Companies meeting the definition of a “covered platform” are subject to a few main requirements:
While the Act’s requirements are new, the FTC began mapping out its interpretations of some of the Act’s requirements in the FTC’s 2025 settlement with Aylo. Companies can look to this settlement for guidance related to the FTC’s interpretation of the Act’s requirements (although note that the settlement granted Aylo 72 hours to take down reported content, whereas the Act allows only 48 hours). In general, FTC enforcement actions can be a helpful source of information regarding how the FTC interprets a legal requirement, even if that information is based on a specific factual context that may not reflect the reader’s business.
The FTC has now released the agenda for its online Age Verification Workshop, scheduled for January 28, 2026. The FTC describes the workshop as bringing together a diverse group of stakeholders, including researchers, academics, industry representatives, consumer advocates, and government regulators, to discuss why age verification matters, age verification and estimation tools, navigating the regulatory contours of age verification, how to deploy age verification more widely, and interplay between age verification technologies and COPPA requirements.
Womble believes the FTC’s focus on age verification and estimation is one to watch. There have been bipartisan efforts to narrow or close the “actual knowledge” pre-requisite for COPPA to apply, including at the state level with the passage of the app store accountability act by four states. For those attending the FTC’s workshop, be on the lookout for what FTC officials may say about when they believe a company has “actual knowledge” it is collecting data from a user under the age of 13.
Remain watchful this year on any updated guidance from the FTC regarding age verification.
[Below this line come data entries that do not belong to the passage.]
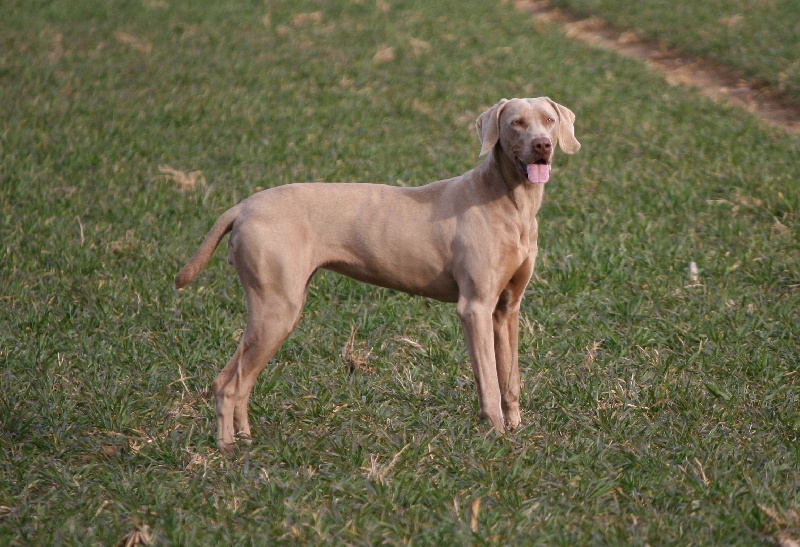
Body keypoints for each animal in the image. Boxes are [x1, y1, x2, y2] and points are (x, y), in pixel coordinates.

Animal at [178, 98, 580, 454]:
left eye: (549, 120)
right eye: (516, 123)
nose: (542, 145)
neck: (509, 201)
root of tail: (243, 206)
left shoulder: (506, 310)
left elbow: (510, 380)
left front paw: (516, 431)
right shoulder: (475, 308)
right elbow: (489, 383)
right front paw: (495, 436)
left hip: (272, 311)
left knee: (232, 380)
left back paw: (244, 440)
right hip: (277, 310)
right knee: (231, 383)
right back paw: (228, 449)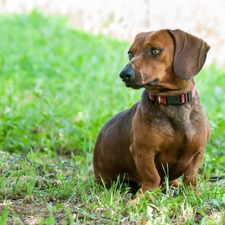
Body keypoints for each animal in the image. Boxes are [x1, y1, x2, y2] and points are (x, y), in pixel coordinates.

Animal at [93, 28, 211, 202]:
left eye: (155, 51)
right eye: (130, 54)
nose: (124, 74)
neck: (172, 102)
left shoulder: (198, 151)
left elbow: (190, 177)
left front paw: (194, 194)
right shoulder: (143, 151)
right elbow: (152, 177)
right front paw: (142, 198)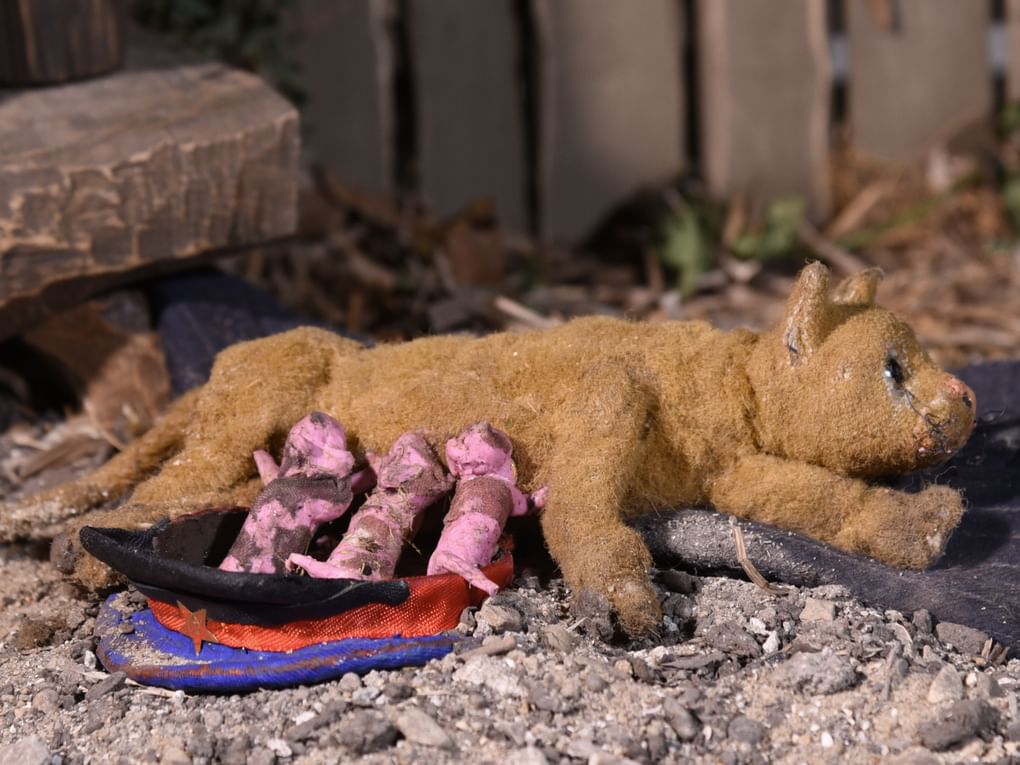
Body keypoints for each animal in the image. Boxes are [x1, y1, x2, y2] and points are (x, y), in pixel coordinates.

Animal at [0, 267, 971, 636]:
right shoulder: (612, 395)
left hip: (251, 446)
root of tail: (218, 368)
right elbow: (585, 508)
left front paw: (920, 524)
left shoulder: (740, 468)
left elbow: (819, 499)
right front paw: (618, 595)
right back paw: (89, 554)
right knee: (169, 482)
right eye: (893, 368)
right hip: (252, 404)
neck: (739, 379)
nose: (964, 402)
As more companies may have to give it effect, there may be practical “how to” learnings both from a legal and technical perspective.
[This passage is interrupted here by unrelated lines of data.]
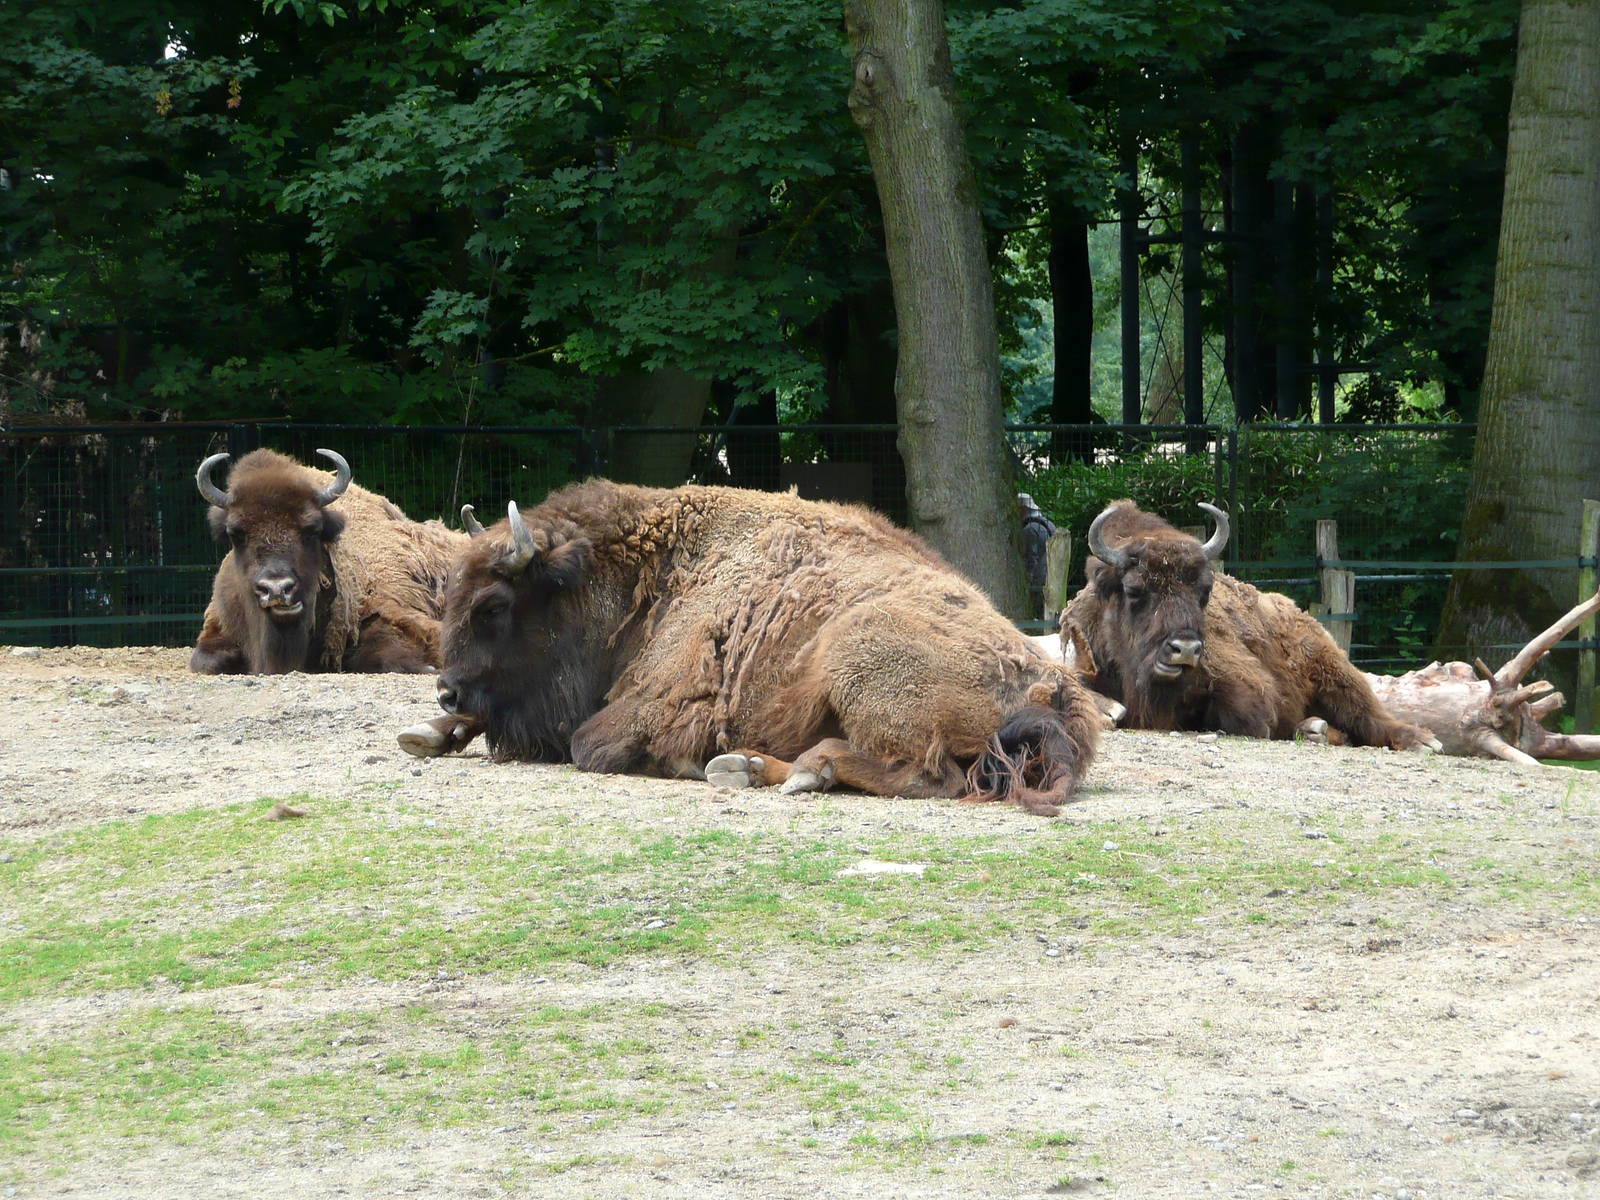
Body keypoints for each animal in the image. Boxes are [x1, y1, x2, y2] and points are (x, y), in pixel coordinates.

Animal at [398, 480, 1099, 815]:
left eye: (494, 606)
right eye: (452, 593)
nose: (447, 687)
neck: (650, 573)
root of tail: (1057, 688)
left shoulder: (654, 705)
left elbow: (587, 745)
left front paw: (676, 761)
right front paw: (428, 731)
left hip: (859, 665)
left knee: (930, 776)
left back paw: (786, 770)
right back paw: (748, 767)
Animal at [1063, 500, 1437, 749]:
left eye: (1204, 590)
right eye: (1134, 590)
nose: (1185, 649)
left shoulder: (1243, 682)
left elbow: (1249, 719)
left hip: (1335, 670)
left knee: (1368, 713)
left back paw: (1420, 741)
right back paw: (1315, 729)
The FTC has communicated in a number of different ways in 2025 that it is going to robustly enforce children’s privacy laws. All indications from the FTC on this topic point to a similar sustained focus for 2026. Companies collecting children’s data or providing services to children or that they know could be used by children, should at a minimum, review whether their practices comply with the updated COPPA Rule and, if applicable, take steps to comply in full. Covered platforms subject to the TAKE IT DOWN Act should also make sure they will be compliant. And given nearly every regulator and legislature is focused on children’s privacy and online safety, companies should also ensure that their practices comply with state privacy laws.